Anish Shah (born 26 December 1969) is an Indian businessman and the chief executive officer and managing director of Mahindra Group.

Prior to working at the Mahindra Group, Shah led GE Capital India. He also worked for Bank of America's Debit Products business in the US, Bain & Company in Boston, and Citibank in Mumbai. Shah also served as the president of the Federation of Indian Chambers of Commerce & Industry for the 2023-2024 term.

==Early life and education==
Shah was born on 26 December 1969 and raised in Mumbai, Maharashtra, India to the pharmaceutical executive Dilip G Shah, founder of Indian Pharmaceutical Alliance. He completed his early schooling from Jamnabai Narsee School, and graduated from Sydenham College of Commerce and Economics.

He completed his post-graduate diploma in management from the Indian Institute of Management Ahmedabad. Shah completed his PhD in finance and accounting from Carnegie Mellon University.

==Career==
Shah began his career in Mumbai with Citibank India, and later worked as a strategy consultant at Bain & Company in Boston.
According to the company’s leadership profile, he also led Bank of America's Debit Products business.
In 2009, he joined GE Capital India as President & CEO after spending about 14 years with GE Capital’s US and global units. In 2014 he was appointed to head Group special projects for the Mahindra Group. In 2019, he took on the role of Deputy Managing Director and Group Chief Financial Officer (CFO). He served as Deputy Managing Director and Group Chief Financial Officer (CFO) during a transitional period which commenced in April 2020 before being appointed managing director and CEO of the Mahindra Group in April 2021.

In December 2023, Shah took the role of president of the Federation of Indian Chambers of Commerce & Industry (FICCI), a non-governmental trade association and advocacy group.

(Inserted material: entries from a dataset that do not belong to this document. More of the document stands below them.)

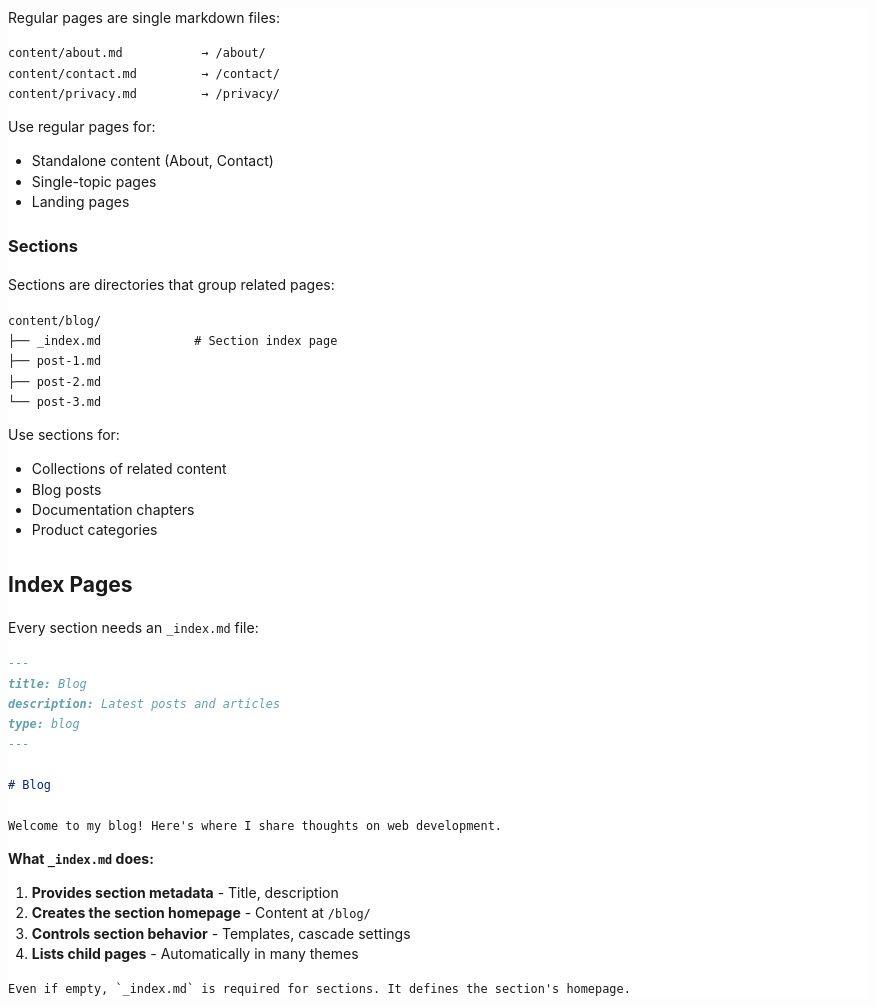 Regular pages are single markdown files:

```
content/about.md           → /about/
content/contact.md         → /contact/
content/privacy.md         → /privacy/
```

Use regular pages for:
- Standalone content (About, Contact)
- Single-topic pages
- Landing pages

### Sections

Sections are directories that group related pages:

```
content/blog/
├── _index.md             # Section index page
├── post-1.md
├── post-2.md
└── post-3.md
```

Use sections for:
- Collections of related content
- Blog posts
- Documentation chapters
- Product categories

## Index Pages

Every section needs an `_index.md` file:

```markdown
---
title: Blog
description: Latest posts and articles
type: blog
---

# Blog

Welcome to my blog! Here's where I share thoughts on web development.
```

**What `_index.md` does:**

1. **Provides section metadata** - Title, description
2. **Creates the section homepage** - Content at `/blog/`
3. **Controls section behavior** - Templates, cascade settings
4. **Lists child pages** - Automatically in many themes

```{tip} Always Create _index.md
Even if empty, `_index.md` is required for sections. It defines the section's homepage.
```
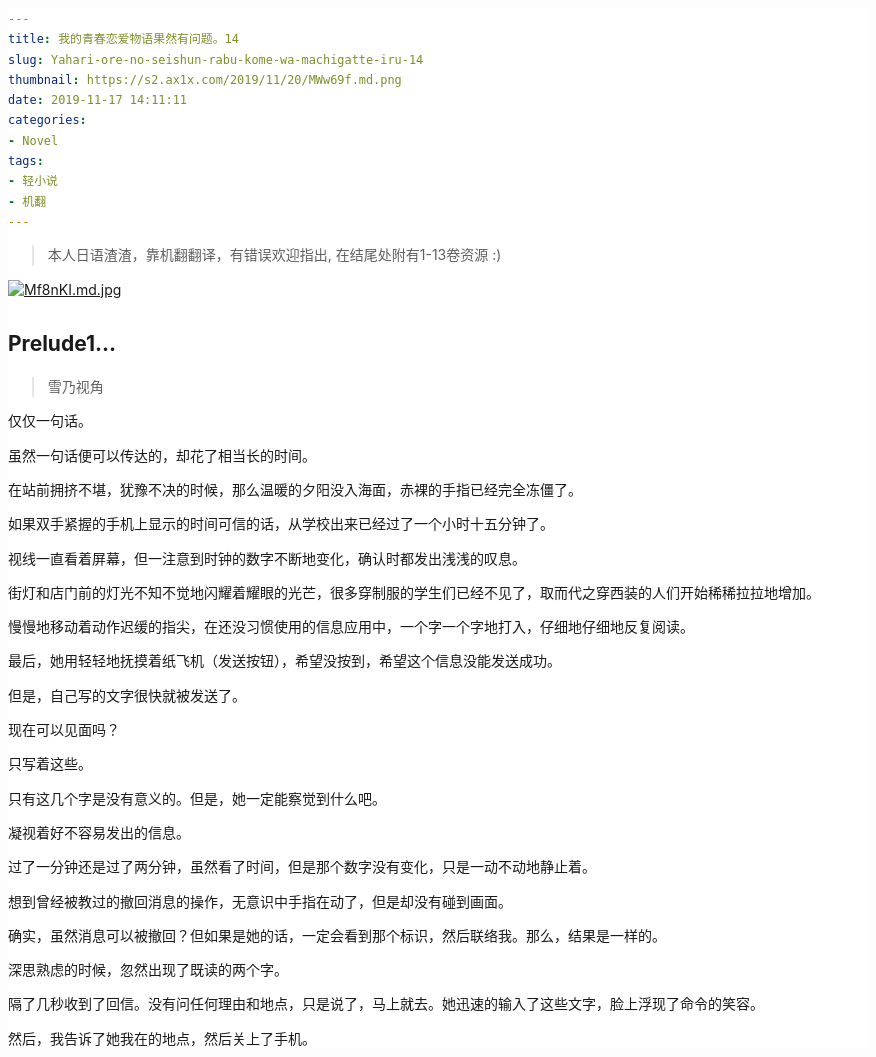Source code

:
 ```yaml
---
title: 我的青春恋爱物语果然有问题。14
slug: Yahari-ore-no-seishun-rabu-kome-wa-machigatte-iru-14
thumbnail: https://s2.ax1x.com/2019/11/20/MWw69f.md.png
date: 2019-11-17 14:11:11
categories:
- Novel
tags:
- 轻小说
- 机翻
---
```


> 本人日语渣渣，靠机翻翻译，有错误欢迎指出, 在结尾处附有1-13卷资源 :)

[![Mf8nKI.md.jpg](https://s2.ax1x.com/2019/11/20/Mf8nKI.jpg)](https://s2.ax1x.com/2019/11/20/Mf8nKI.jpg)

## Prelude1…
> 雪乃视角

仅仅一句话。

虽然一句话便可以传达的，却花了相当长的时间。

在站前拥挤不堪，犹豫不决的时候，那么温暖的夕阳没入海面，赤裸的手指已经完全冻僵了。

如果双手紧握的手机上显示的时间可信的话，从学校出来已经过了一个小时十五分钟了。

视线一直看着屏幕，但一注意到时钟的数字不断地变化，确认时都发出浅浅的叹息。

街灯和店门前的灯光不知不觉地闪耀着耀眼的光芒，很多穿制服的学生们已经不见了，取而代之穿西装的人们开始稀稀拉拉地增加。

慢慢地移动着动作迟缓的指尖，在还没习惯使用的信息应用中，一个字一个字地打入，仔细地仔细地反复阅读。

最后，她用轻轻地抚摸着纸飞机（发送按钮），希望没按到，希望这个信息没能发送成功。

但是，自己写的文字很快就被发送了。

现在可以见面吗？

只写着这些。

只有这几个字是没有意义的。但是，她一定能察觉到什么吧。

凝视着好不容易发出的信息。

过了一分钟还是过了两分钟，虽然看了时间，但是那个数字没有变化，只是一动不动地静止着。

想到曾经被教过的撤回消息的操作，无意识中手指在动了，但是却没有碰到画面。

确实，虽然消息可以被撤回？但如果是她的话，一定会看到那个标识，然后联络我。那么，结果是一样的。

深思熟虑的时候，忽然出现了既读的两个字。

隔了几秒收到了回信。没有问任何理由和地点，只是说了，马上就去。她迅速的输入了这些文字，脸上浮现了命令的笑容。

然后，我告诉了她我在的地点，然后关上了手机。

Additionally, he is co-chair of the India-Australia CEO Council, a member of the Executive Committee of the International Business Council (World Economic Forum) and co-chair of the India Alliance of CEOs for Climate Change (World Economic Forum). He was Chair of the Automotive Governors Council (World Economic Forum) from 2022–24 and a member of the UK Investment Council from 2021-2024.

=== As CEO of Mahindra ===
Shah became Managing Director and Chief Executive Officer of the Mahindra Group in April 2021. During Shah’s tenure, Mahindra restructured its portfolio by exiting underperforming international operations, including SsangYong and GenZe.

The company increased investment in its core automotive and farm equipment segments and announced a stronger emphasis on electric mobility. In February 2025, Mahindra launched its electric SUV models the XEV 9e and BE 6, which, according to multiple reports, received around 30,179 bookings on the first day of order opening.

The group later established a separate electric-vehicle subsidiary, Mahindra Electric Automobile Ltd (MEAL), which attracted investment from Temasek at an estimated valuation of US$9.8 billion.

Shah has stated publicly that electrification is one of Mahindra’s strategic priorities for future growth.

== Recognition ==
- In 2023, Shah was listed among the "Best CEOs in India" in Fortune India magazine’s annual Best CEOs special issue.
- In 2024, he was named the “Entrepreneurial CEO” at the EY Entrepreneur of the Year Awards, which recognise business leaders for innovation and growth in India.